What started as a simple search for cheap data turned into another long, difficult, excursion, only this time we took a circuitous route through the neighboring vineyards and towns. We did stop once to recharge with hand-picked apples and plums from a reserve we found along the way. What a way to learn about a place and its people!

That night, Jorge cooked an Asadito (“a little Barbeque”) made with the spectacular meat from region. We accompanied the meal with perfectly dry Malbec and finished with dulce de leche ice cream – not the Haagen Daaz version with a little bit of dulce sprinkled in – this it the real thing, 100% dulce de leche with extra dulce de leche on top.
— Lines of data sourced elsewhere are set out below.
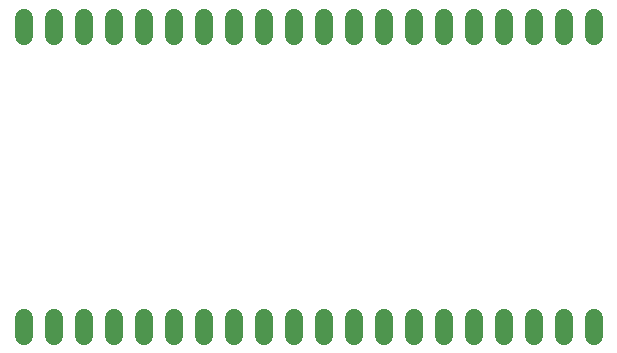
<source format=gbl>
G75*
%MOIN*%
%OFA0B0*%
%FSLAX25Y25*%
%IPPOS*%
%LPD*%
%AMOC8*
5,1,8,0,0,1.08239X$1,22.5*
%
%ADD10C,0.06000*%
D10*
X0011604Y0006300D02*
X0011604Y0012300D01*
X0021604Y0012300D02*
X0021604Y0006300D01*
X0031604Y0006300D02*
X0031604Y0012300D01*
X0041604Y0012300D02*
X0041604Y0006300D01*
X0051604Y0006300D02*
X0051604Y0012300D01*
X0061604Y0012300D02*
X0061604Y0006300D01*
X0071604Y0006300D02*
X0071604Y0012300D01*
X0081604Y0012300D02*
X0081604Y0006300D01*
X0091604Y0006300D02*
X0091604Y0012300D01*
X0101604Y0012300D02*
X0101604Y0006300D01*
X0111604Y0006300D02*
X0111604Y0012300D01*
X0121604Y0012300D02*
X0121604Y0006300D01*
X0131604Y0006300D02*
X0131604Y0012300D01*
X0141604Y0012300D02*
X0141604Y0006300D01*
X0151604Y0006300D02*
X0151604Y0012300D01*
X0161604Y0012300D02*
X0161604Y0006300D01*
X0171604Y0006300D02*
X0171604Y0012300D01*
X0181604Y0012300D02*
X0181604Y0006300D01*
X0191604Y0006300D02*
X0191604Y0012300D01*
X0201604Y0012300D02*
X0201604Y0006300D01*
X0201604Y0106300D02*
X0201604Y0112300D01*
X0191604Y0112300D02*
X0191604Y0106300D01*
X0181604Y0106300D02*
X0181604Y0112300D01*
X0171604Y0112300D02*
X0171604Y0106300D01*
X0161604Y0106300D02*
X0161604Y0112300D01*
X0151604Y0112300D02*
X0151604Y0106300D01*
X0141604Y0106300D02*
X0141604Y0112300D01*
X0131604Y0112300D02*
X0131604Y0106300D01*
X0121604Y0106300D02*
X0121604Y0112300D01*
X0111604Y0112300D02*
X0111604Y0106300D01*
X0101604Y0106300D02*
X0101604Y0112300D01*
X0091604Y0112300D02*
X0091604Y0106300D01*
X0081604Y0106300D02*
X0081604Y0112300D01*
X0071604Y0112300D02*
X0071604Y0106300D01*
X0061604Y0106300D02*
X0061604Y0112300D01*
X0051604Y0112300D02*
X0051604Y0106300D01*
X0041604Y0106300D02*
X0041604Y0112300D01*
X0031604Y0112300D02*
X0031604Y0106300D01*
X0021604Y0106300D02*
X0021604Y0112300D01*
X0011604Y0112300D02*
X0011604Y0106300D01*
M02*

</source>
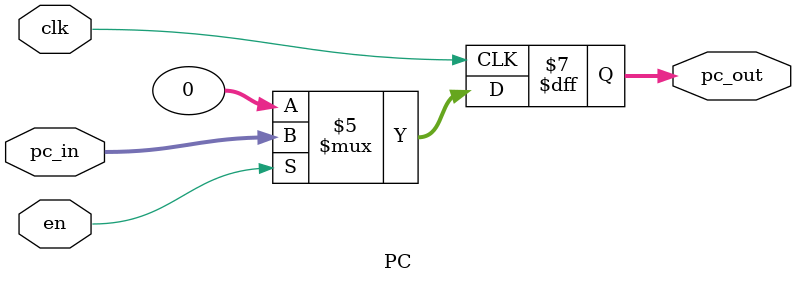
<source format=sv>
`timescale 1ns / 1ps

module PC(
	input clk,
	input en, //enable signal for PC to start counting
    input [31:0] pc_in,
    output reg [31:0] pc_out
    );

initial begin
	pc_out<=0;
	end
	
always @(posedge clk)      //Assigns pc_out equal to pc_in at every clock cycle
	begin
		if(en==1)
		begin
			pc_out<=pc_in;
		end
		else
		begin
			pc_out<=0;
		end          
	end

endmodule
</source>
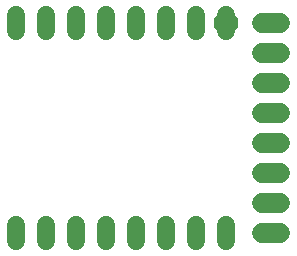
<source format=gbr>
G04 EAGLE Gerber X2 export*
G04 #@! %TF.Part,Single*
G04 #@! %TF.FileFunction,Soldermask,Top,1*
G04 #@! %TF.FilePolarity,Negative*
G04 #@! %TF.GenerationSoftware,Autodesk,EAGLE,9.0.0*
G04 #@! %TF.CreationDate,2019-08-08T19:13:39Z*
G75*
%MOMM*%
%FSLAX34Y34*%
%LPD*%
%AMOC8*
5,1,8,0,0,1.08239X$1,22.5*%
G01*
%ADD10C,1.727200*%
%ADD11C,1.524000*%
%ADD12P,2.144431X8X22.500000*%


D10*
X220980Y88900D02*
X236220Y88900D01*
X236220Y114300D02*
X220980Y114300D01*
X220980Y139700D02*
X236220Y139700D01*
X236220Y165100D02*
X220980Y165100D01*
X220980Y190500D02*
X236220Y190500D01*
X236220Y215900D02*
X220980Y215900D01*
X220980Y241300D02*
X236220Y241300D01*
X236220Y266700D02*
X220980Y266700D01*
D11*
X12700Y95504D02*
X12700Y82296D01*
X38100Y82296D02*
X38100Y95504D01*
X63500Y95504D02*
X63500Y82296D01*
X88900Y82296D02*
X88900Y95504D01*
X114300Y95504D02*
X114300Y82296D01*
X139700Y82296D02*
X139700Y95504D01*
X165100Y95504D02*
X165100Y82296D01*
X190500Y82296D02*
X190500Y95504D01*
X190500Y260096D02*
X190500Y273304D01*
X165100Y273304D02*
X165100Y260096D01*
X139700Y260096D02*
X139700Y273304D01*
X114300Y273304D02*
X114300Y260096D01*
X88900Y260096D02*
X88900Y273304D01*
X63500Y273304D02*
X63500Y260096D01*
X38100Y260096D02*
X38100Y273304D01*
X12700Y273304D02*
X12700Y260096D01*
D12*
X190500Y266700D03*
M02*

</source>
Moved by the hospitality, friendliness, and overwhelming sense of duty to help the NOMAN cause even if that means breaking me every day, I struggled to find the words to thank them. In just three days, I believe I formed a bond that will last for life. They understand what we are trying to achieve, eliminating the causal agent of 5% of all cancers by working together as a team to overcome the obstacles that stand in the way – and are eager to be a part of the solution. As a gift, I gave Jorge my New York Empire State cycling jersey, and after hearing how much he loved the idea of bringing NOMAN permanently to Argentina, gave him my treasured white NOMAN alumnus polo as well. He returned the gift with two shirts of his own, one, his own cycling jersey, and two, a Battalion 8 pinnie.

Jorge and I sped to catch the 10.30 bus to take me to Mendoza (we arrived a couple minutes late), alerting the driver by frantically waiving the ticket out the window. We found a convenient place on the highway to pull over to make the transfer.

I thanked Jorge one more time, he smiled and said: “Lo unico que quiero es que vuelvas.” {The only thing I want is that you return}.

And return I will… NOMAN Pantagonia, anyone?